Trecho selecionado |
O Estado reconhecia e acatava as leis da Igreja, executava as sentenças de seus tribunais, declarava-se incompetente em quaisquer litígios debatidos entre clérigos, só punia um eclesiástico se, depois de degradado, era-lhe entregue por seus superiores ordinários, respeitava o direito de asilo nos templos e mosteiros para os criminosos cujas penas eram de sangue, abstinha-se de cobrar impostos do clero.

A Igreja dominava soberana pelo batismo, tão necessário à vida civil como à salvação da alma; pelo casamento, que podia permitir, sustar ou anular com impedimentos dirimentes; pelos sacramentos, distribuídos através da existência inteira; pela excomunhão, que incapacitava para todos eles; pelo interdito, que separava comunidades inteiras da comunicação dos santos; pela morte, permitindo ou negando sufrágios, deixando que o cadáver descansasse em lugar sagrado junto aos irmãos ou apodrecesse nos monturos em companhia dos bichos; dominava pelo ensino, limitando e definindo as crenças, extremando o que se podia do que não era lícito aprender ou ensinar.

Contra ela, na esfera estreita ainda em que firmara sua competência, depois de lutas com o papado e com o clero indígena, o Estado empregava o placet para os documentos emanados do sólio pontifício, os juízes da coroa para resguardar certos órgãos essenciais ao exercício normal da soberania plena, as leis de amortização para limitar as aquisições prediais, as temporaridades para abolir certas resistências. Em compensação, repartia sua jurisdição com o outro poder em casos por isso chamados mixti fori, prestava o braço secular para executar, até com morte violenta, os condenados pelo juízo eclesiástico, duramente castigava certos atos só porque a Igreja os considerava pecaminosos; em suma, o mesmo que hoje os interesses econômicos ou fiscais, pesavam então inspirações religiosas e considerações eclesiásticas.

Questões e tarefas |
a: No trecho sobre a Igreja e o Estado, o que o Estado empregava para os documentos emanados do sólio pontifício?
b: Liste todos os meios pelos quais, segundo o trecho sobre a Igreja e o Estado, a Igreja dominava soberana.
c: Apresente o que vem a seguir no trecho sobre a Igreja e o Estado, começando após sua última frase.

Entradas listadas |
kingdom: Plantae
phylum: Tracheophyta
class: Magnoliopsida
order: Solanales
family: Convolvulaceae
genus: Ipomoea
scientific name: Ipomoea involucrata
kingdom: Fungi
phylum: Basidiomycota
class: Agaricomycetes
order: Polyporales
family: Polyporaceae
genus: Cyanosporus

...

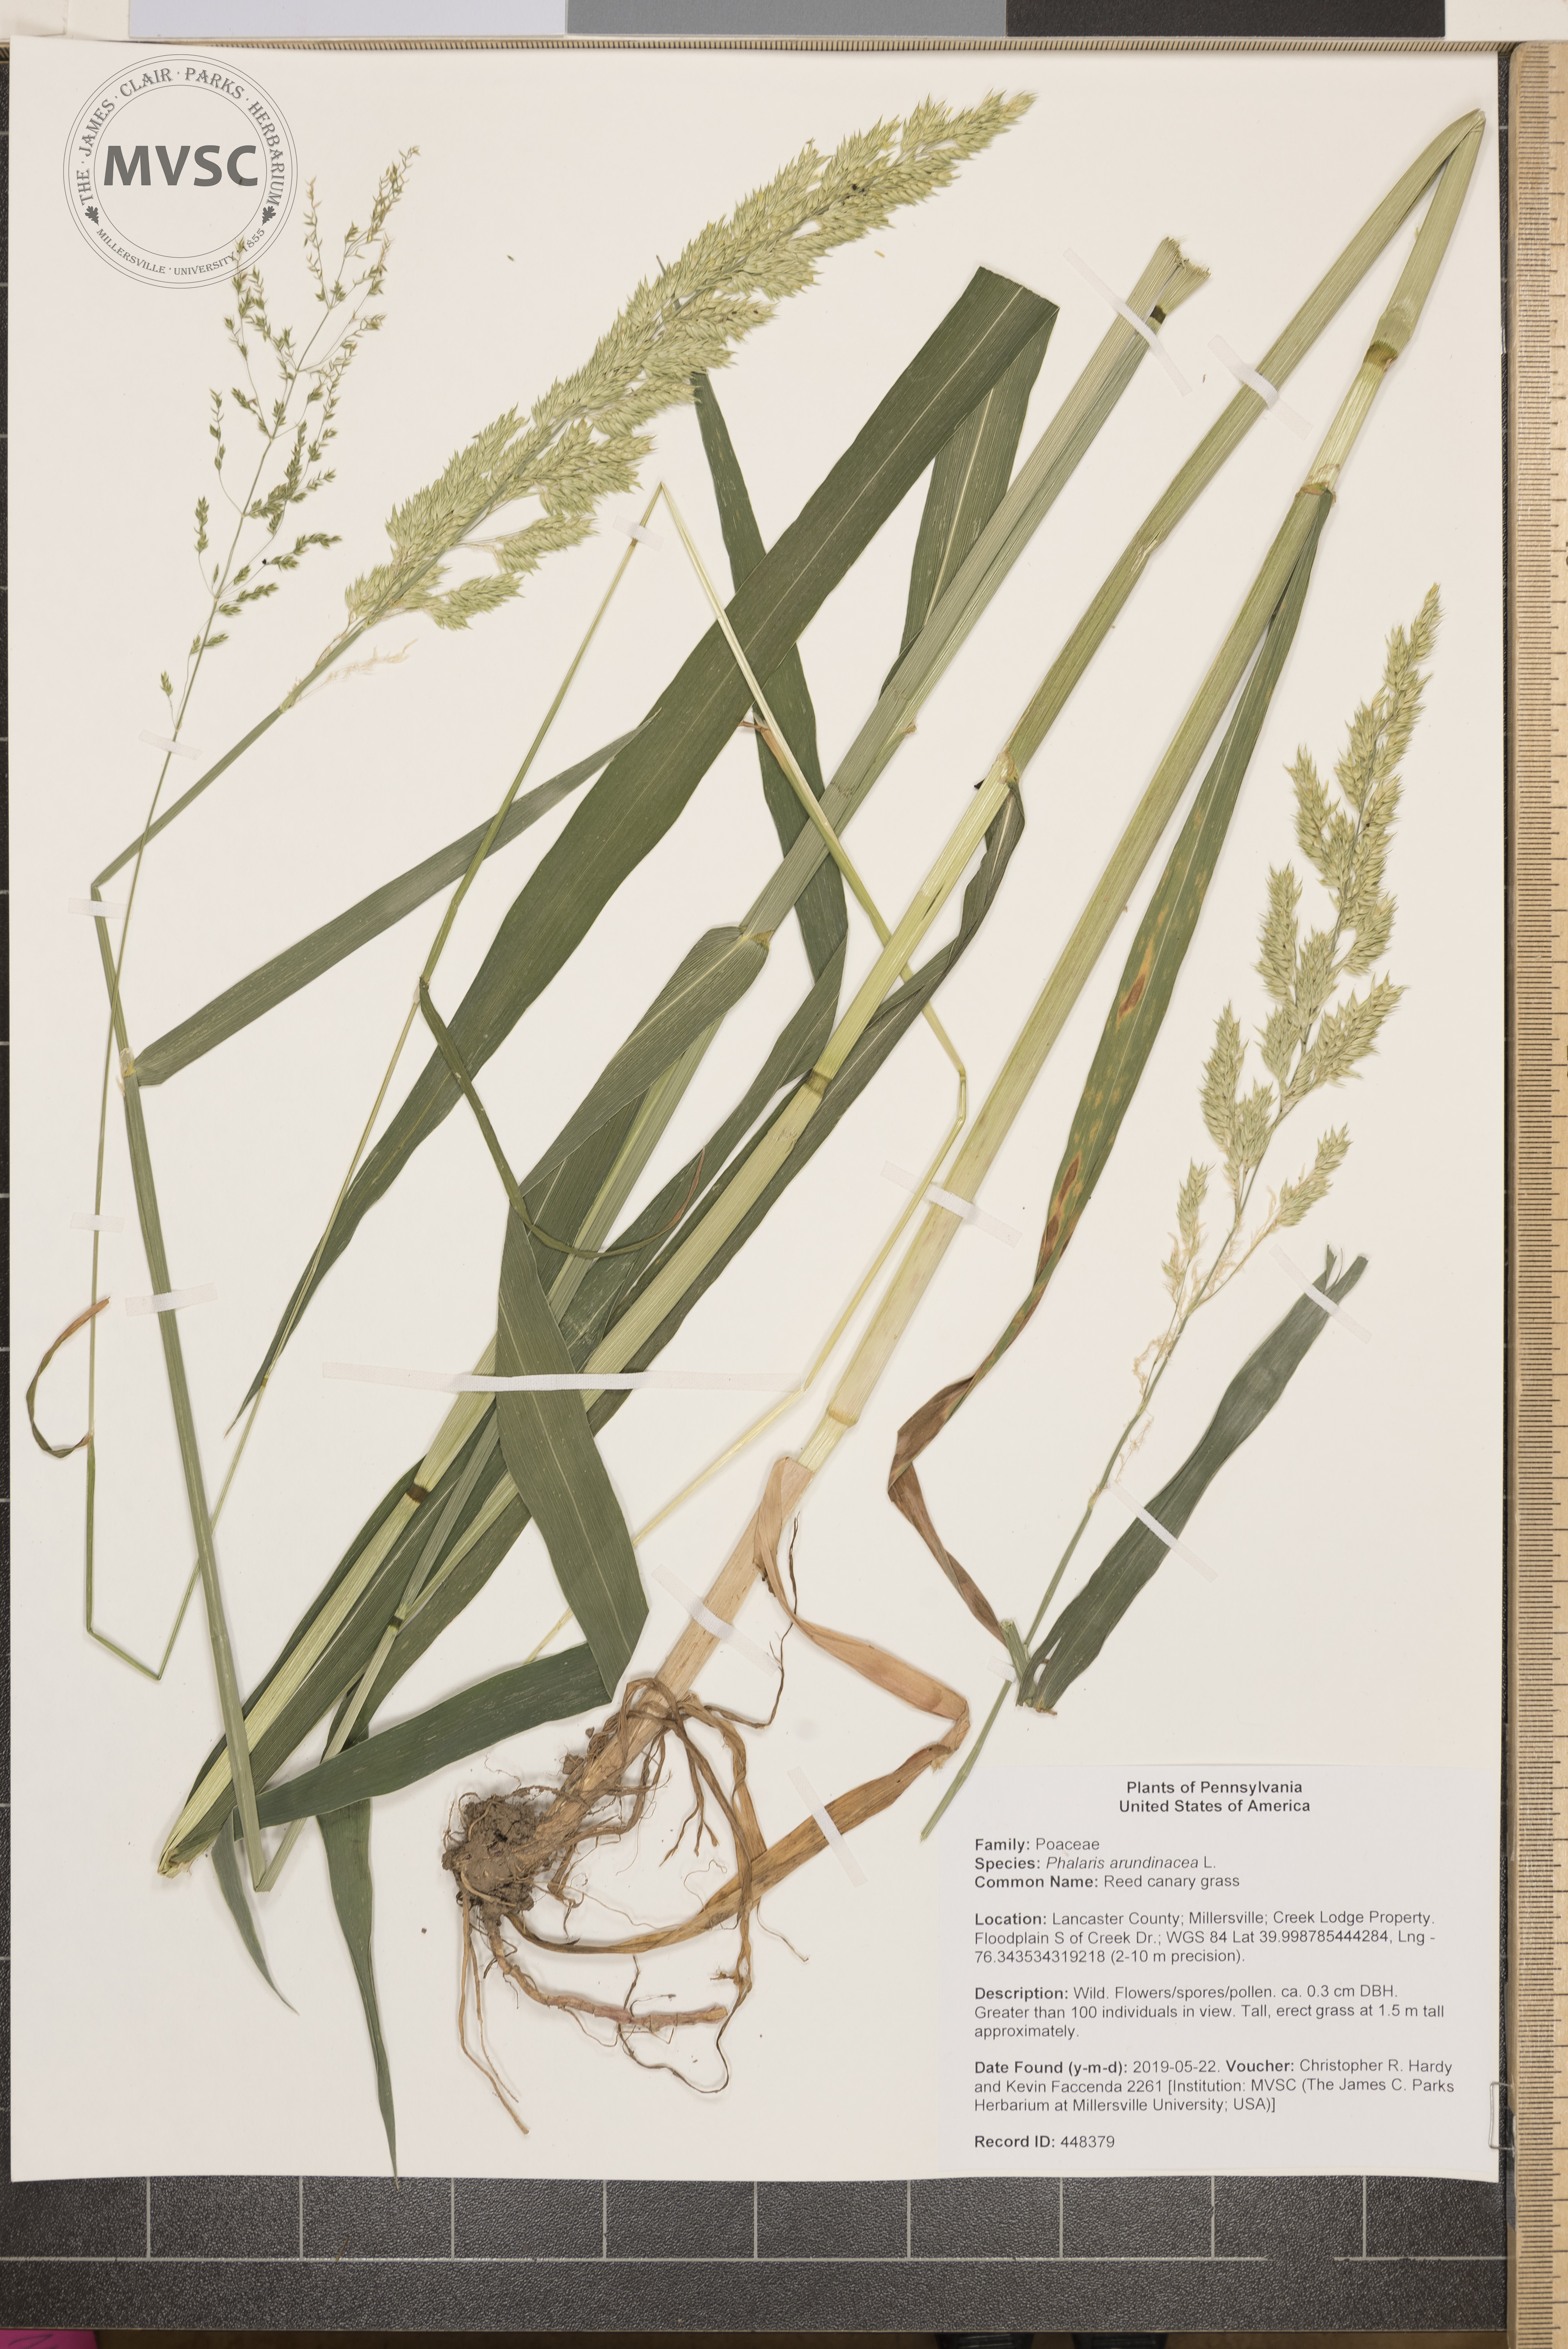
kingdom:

Respostas às tarefas |
a: O placet.

b: Batismo, casamento, sacramentos, excomunhão, interdito, morte e ensino.

c:
Apesar de tudo ocorriam freqüentes atritos entre a Igreja e o Estado, aquela disposta a abrir o menos possível mão de suas atribuições antigas, este conquistando ou assumindo sempre novas faculdades, para arcar com os problemas crescentes, legados onerosos do regime medieval, exigências inadiáveis de uma situação transformada pelo comércio fortalecido, pelas comunicações amiudadas, pela indústria renascente, pela renovação intelectual, pela circulação metálica em luta contra a economia naturista, rasgando horizontes mundiais.

Como o papa, cabeça da sociedade religiosa, o rei tornara-se o sujeito jurídico da sociedade civil: na qualidade de senhor absoluto, seus poderes não admitiam fronteiras definíveis, invocados como um princípio de eqüidade superior, como remédio a casos excepcionais, graves e imprevistos. De outros poderes suscetíveis de definição, podia fazer uso mais ou menos completo, e aliená-los em parte.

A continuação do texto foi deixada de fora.